### Assigned task
Each line in the data holding "button" should be listed.

-------

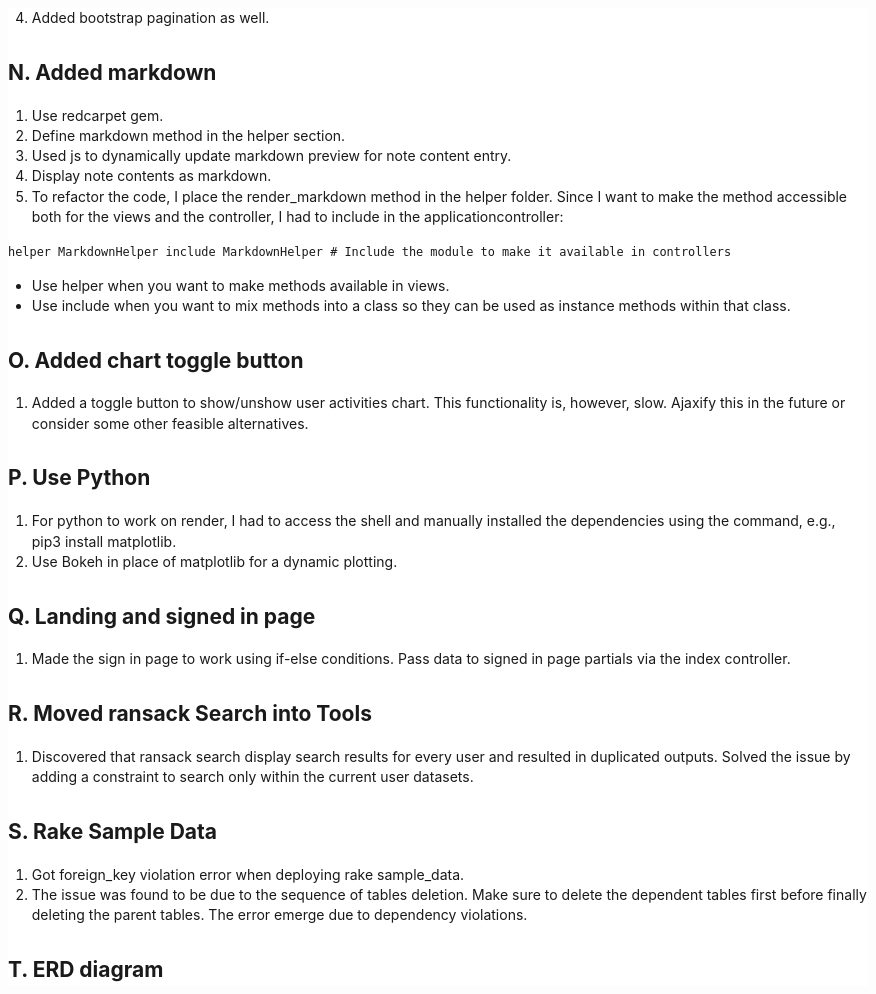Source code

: 4. Added bootstrap pagination as well.

## N. Added markdown 

1. Use redcarpet gem.
2. Define markdown method in the helper section.
3. Used js to dynamically update markdown preview for note content entry.
4. Display note contents as markdown.
5. To refactor the code, I place the render_markdown method in the helper folder. Since I want to make the method accessible both for the views and the controller, I had to include in the applicationcontroller:

  ``
  helper MarkdownHelper
  include MarkdownHelper # Include the module to make it available in controllers
  ``
- Use helper when you want to make methods available in views.
- Use include when you want to mix methods into a class so they can be used as instance methods within that class.

## O. Added chart toggle button

1. Added a toggle button to show/unshow user activities chart. This functionality is, however, slow. Ajaxify this in the future or consider some other feasible alternatives.

## P. Use Python

1. For python to work on render, I had to access the shell and manually installed the dependencies using the command, e.g., pip3 install matplotlib.
2. Use Bokeh in place of matplotlib for a dynamic plotting. 

## Q. Landing and signed in page

1. Made the sign in page to work using if-else conditions. Pass data to signed in page partials via the index controller.

## R. Moved ransack Search into Tools

1. Discovered that ransack search display search results for every user and resulted in duplicated outputs. Solved the issue by adding a constraint to search only within the current user datasets. 

## S. Rake Sample Data

1. Got foreign_key violation error when deploying rake sample_data.
2. The issue was found to be due to the sequence of tables deletion. Make sure to delete the dependent tables first before finally deleting the parent tables. The error emerge due to dependency violations.

## T. ERD diagram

-------

### Answer space
## O. Added chart toggle button
1. Added a toggle button to show/unshow user activities chart. This functionality is, however, slow. Ajaxify this in the future or consider some other feasible alternatives.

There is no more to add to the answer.